Each snippet embeds "support_tier": "generic-compatible" so the config is clearly labeled as a generic broker path, not first-class profile support.

Config Example

{
  "mcpServers": {
    "hasp": {
      "command": "hasp",
      "args": ["mcp"]
    }
  }
}

Setup

  1. Initialize the local vault if needed: hasp init
  2. Import any explicit local values you want to broker: hasp import .env
  3. Bind the repo with hasp bootstrap generic --project-root <repo> and check the local generic-compatible broker state with hasp bootstrap doctor generic --project-root <repo>
  4. Wire the agent to hasp mcp using its stdio or MCP settings, or place that command behind the agent wrapper or launcher if you need subprocess coverage
  5. Use hasp run, hasp_inject, and hasp write-env only when the workflow needs brokered access

If bootstrap or binding creates a neutral repo alias such as secret_01, treat that as internal plumbing. Day-to-day agent usage should prefer safe named refs such as @OPENAI_API_KEY with hasp_run or hasp_inject.

Success Signal

  • hasp bootstrap doctor generic --project-root <repo> passes and confirms the local generic-compatible broker state
  • The agent can connect to hasp mcp
  • hasp_list returns only project-scoped, brokered metadata, including neutral aliases and named refs
  • One hasp run or hasp_inject command completes against a named ref
  • Brokered flows keep managed values out of agent context

What This Does Not Prove

  • first-class support for the agent
  • profile-specific approval UX
  • release-gate coverage
  • benchmark smoke coverage

Safe Path

  • hasp_run
  • hasp_inject
  • Prefer named refs such as @OPENAI_API_KEY or @GOOGLE_APPLICATION_CREDENTIALS in those tool calls instead of recalling secret_01.
  • hasp write-env only when explicit convenience materialization is acceptable

When HASP is connected through the shipped agent wrapper or launcher path, agent-safe mode is enabled by default. In protected workflows, hasp secret get --reveal and --copy are blocked unless the operator first grants one-time plaintext access with hasp session grant-plaintext.
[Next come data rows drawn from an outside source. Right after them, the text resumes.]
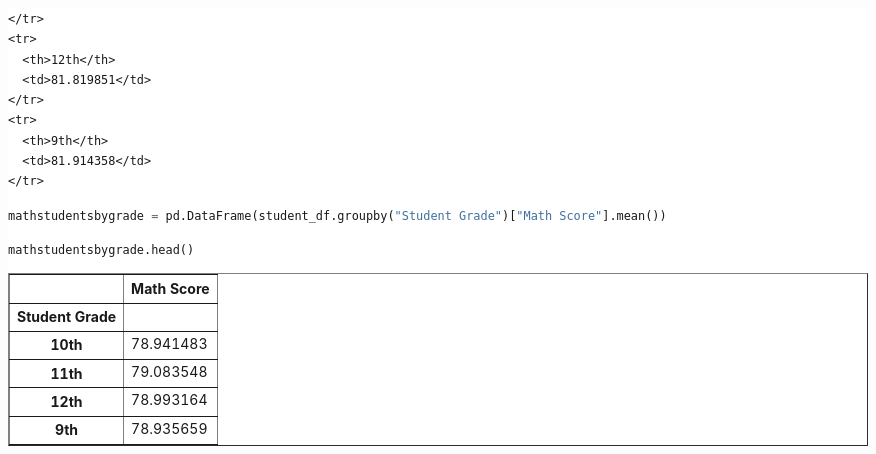     </tr>
    <tr>
      <th>12th</th>
      <td>81.819851</td>
    </tr>
    <tr>
      <th>9th</th>
      <td>81.914358</td>
    </tr>
  </tbody>
</table>
</div>




```python
mathstudentsbygrade = pd.DataFrame(student_df.groupby("Student Grade")["Math Score"].mean())
```


```python
mathstudentsbygrade.head()
```




<div>
<style>
    .dataframe thead tr:only-child th {
        text-align: right;
    }

    .dataframe thead th {
        text-align: left;
    }

    .dataframe tbody tr th {
        vertical-align: top;
    }
</style>
<table border="1" class="dataframe">
  <thead>
    <tr style="text-align: right;">
      <th></th>
      <th>Math Score</th>
    </tr>
    <tr>
      <th>Student Grade</th>
      <th></th>
    </tr>
  </thead>
  <tbody>
    <tr>
      <th>10th</th>
      <td>78.941483</td>
    </tr>
    <tr>
      <th>11th</th>
      <td>79.083548</td>
    </tr>
    <tr>
      <th>12th</th>
      <td>78.993164</td>
    </tr>
    <tr>
      <th>9th</th>
      <td>78.935659</td>
    </tr>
For stronger subprocess coverage, launch the agent through hasp agent launch or hasp agent shell so HASP_AGENT_SAFE_MODE and HASP_SESSION_TOKEN reach the whole agent process tree instead of only the HASP MCP server.

Known Limits

  • This path does not imply first-class support for the agent.
  • V1 uses local, privacy-preserving process-tree protection to reduce accidental exposure on a normal developer machine.
  • V1 does not defend against malicious same-user local processes.
  • Shell exports and pasted values remain operator hygiene risks unless they are routed through explicit import or brokered materialization.